What is needed: Filter the entries, keeping every line with the word "teapot".

(Beginning of Study material)

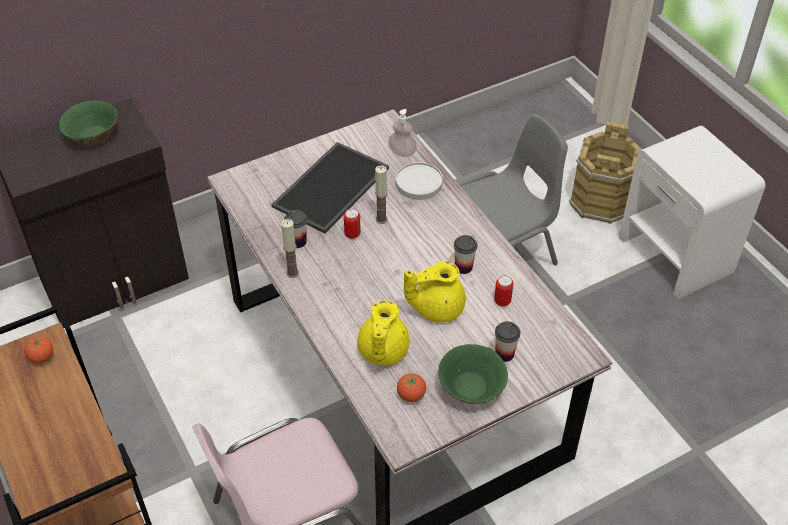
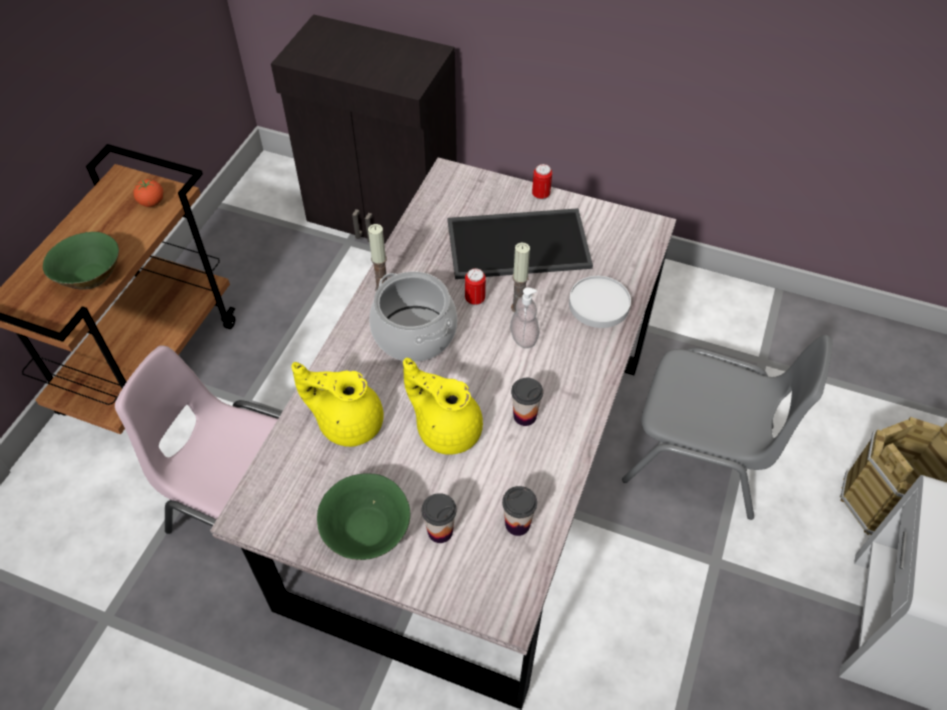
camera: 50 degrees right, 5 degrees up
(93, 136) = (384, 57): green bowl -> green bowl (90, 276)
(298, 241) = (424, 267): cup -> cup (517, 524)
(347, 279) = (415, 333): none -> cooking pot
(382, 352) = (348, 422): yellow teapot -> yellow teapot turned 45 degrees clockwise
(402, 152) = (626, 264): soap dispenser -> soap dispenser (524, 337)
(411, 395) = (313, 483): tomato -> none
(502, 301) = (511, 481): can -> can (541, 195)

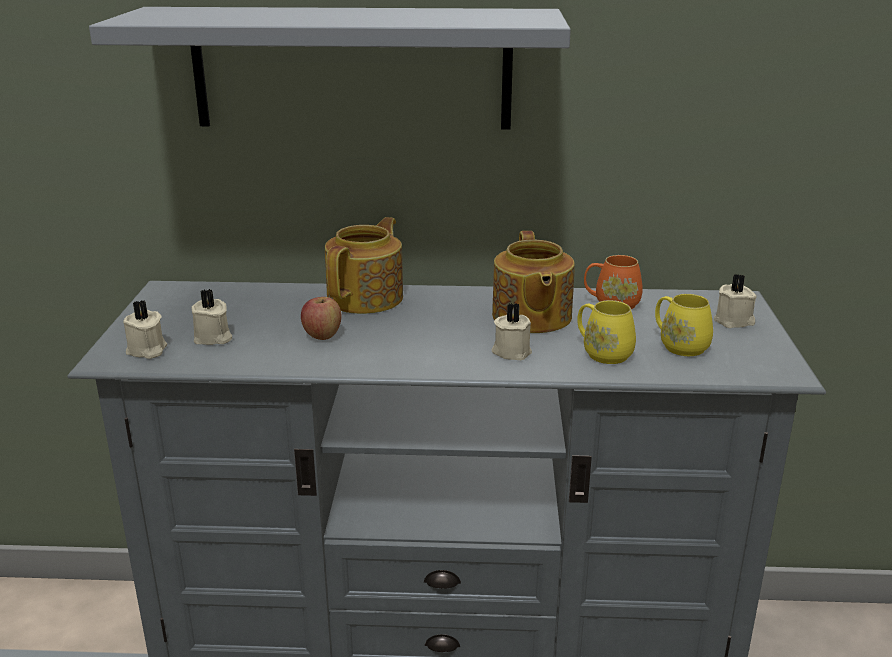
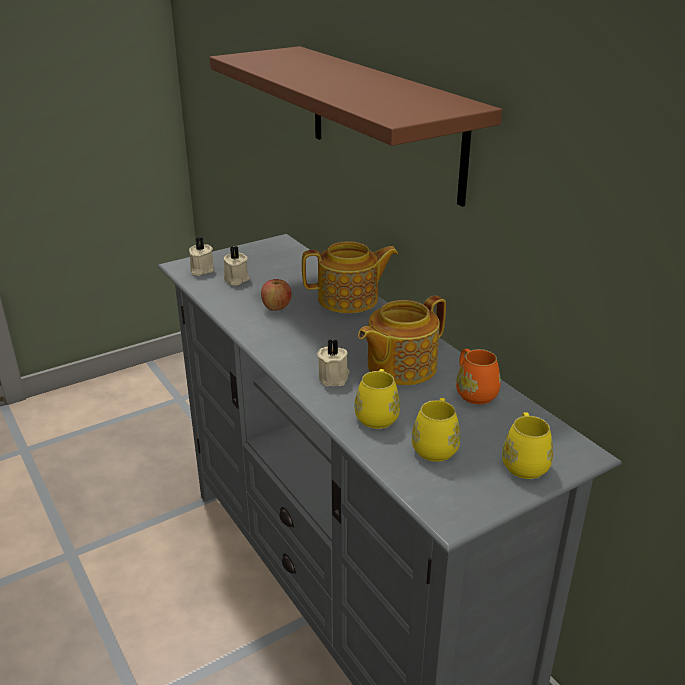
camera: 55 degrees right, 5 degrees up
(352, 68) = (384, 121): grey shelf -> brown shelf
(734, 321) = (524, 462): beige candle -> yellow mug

(End of Study material)
(Beginning of Study material)

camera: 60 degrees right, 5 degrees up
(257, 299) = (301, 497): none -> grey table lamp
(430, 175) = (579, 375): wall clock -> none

(End of Study material)
(Beginning of Study material)

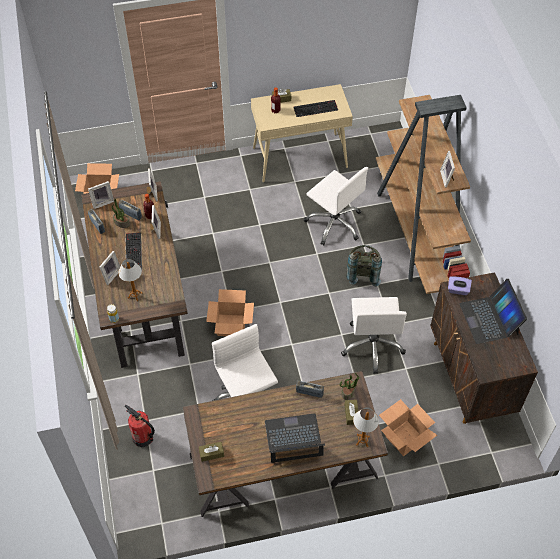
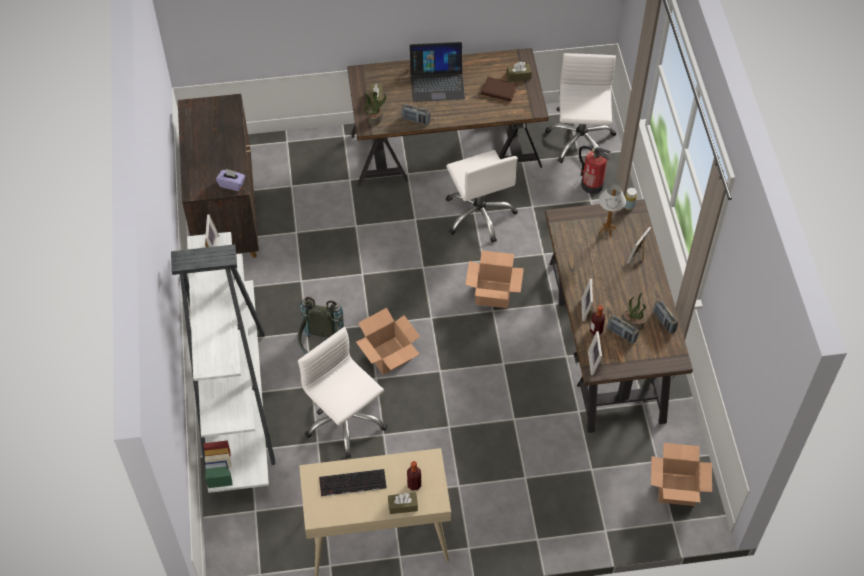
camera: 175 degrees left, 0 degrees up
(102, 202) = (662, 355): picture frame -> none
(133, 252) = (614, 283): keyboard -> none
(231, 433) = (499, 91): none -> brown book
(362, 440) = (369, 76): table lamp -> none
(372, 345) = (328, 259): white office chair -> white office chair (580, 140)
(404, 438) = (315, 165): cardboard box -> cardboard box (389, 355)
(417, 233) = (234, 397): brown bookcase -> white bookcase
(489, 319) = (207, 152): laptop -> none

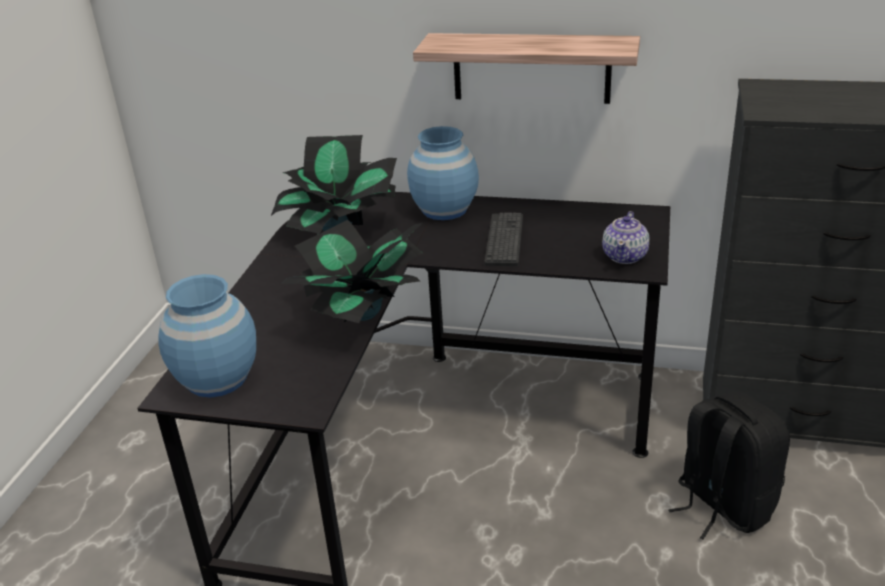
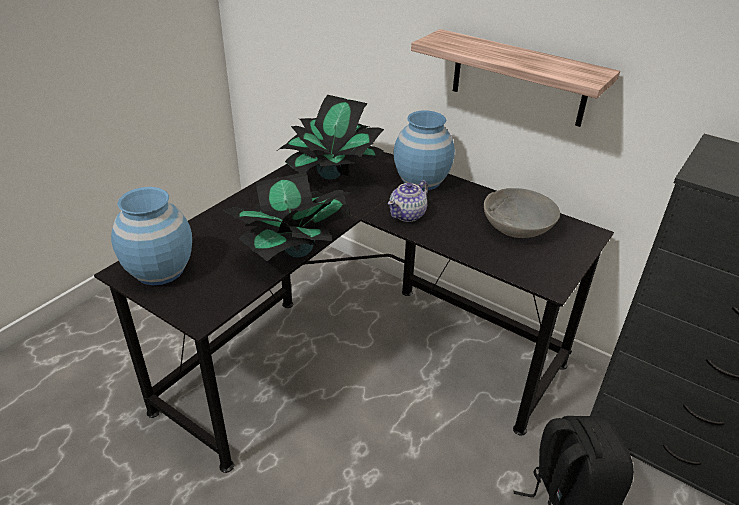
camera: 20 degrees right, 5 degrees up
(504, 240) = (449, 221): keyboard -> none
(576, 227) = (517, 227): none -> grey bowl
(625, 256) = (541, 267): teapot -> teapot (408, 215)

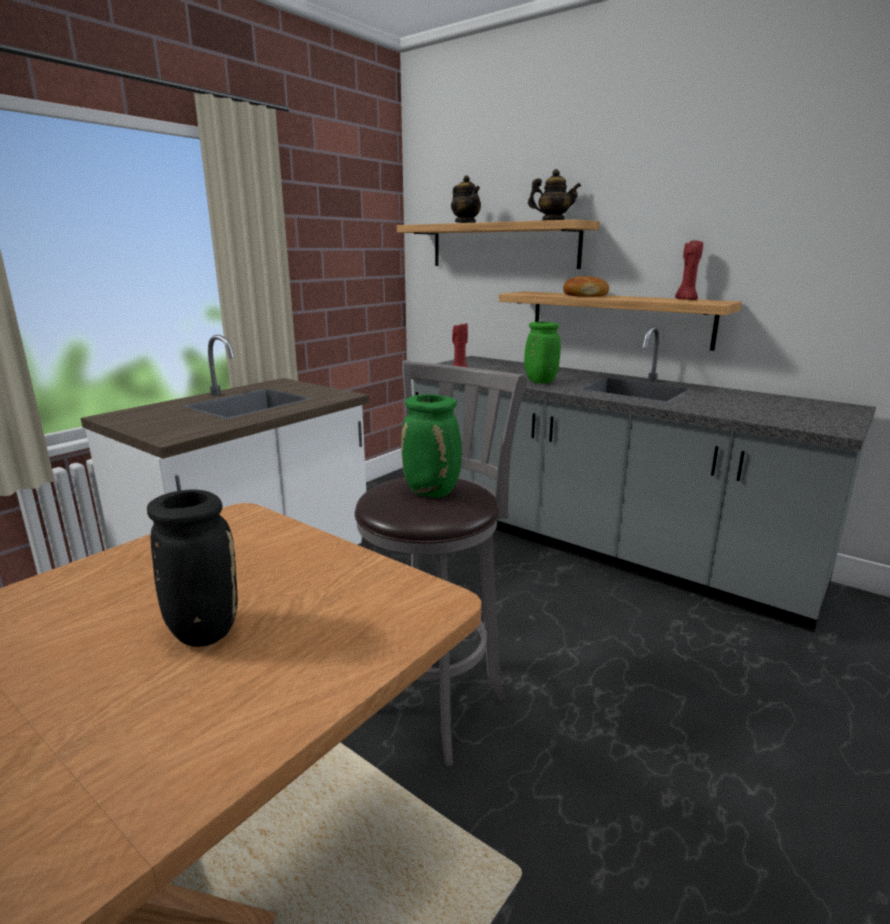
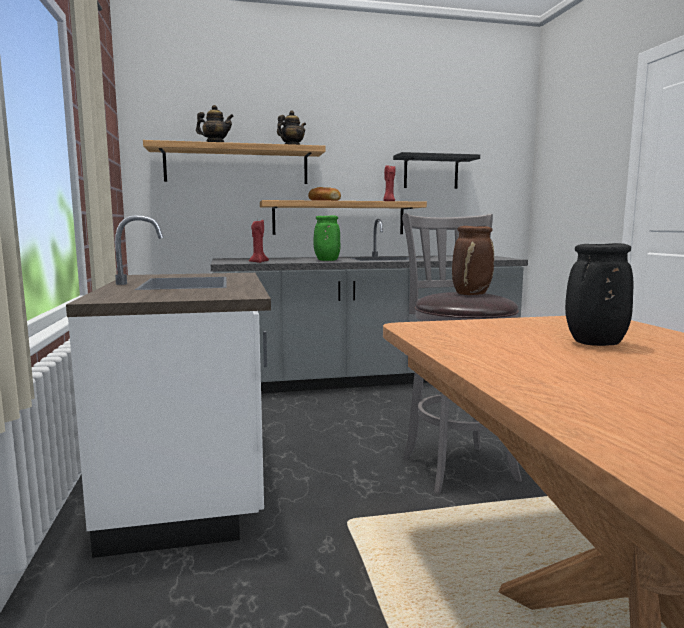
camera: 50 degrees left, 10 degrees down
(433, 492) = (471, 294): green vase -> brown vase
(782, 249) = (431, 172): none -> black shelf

(End of Study material)

Result for this exercise:
(382, 352) = (348, 422): yellow teapot -> yellow teapot turned 45 degrees clockwise
(625, 256) = (541, 267): teapot -> teapot (408, 215)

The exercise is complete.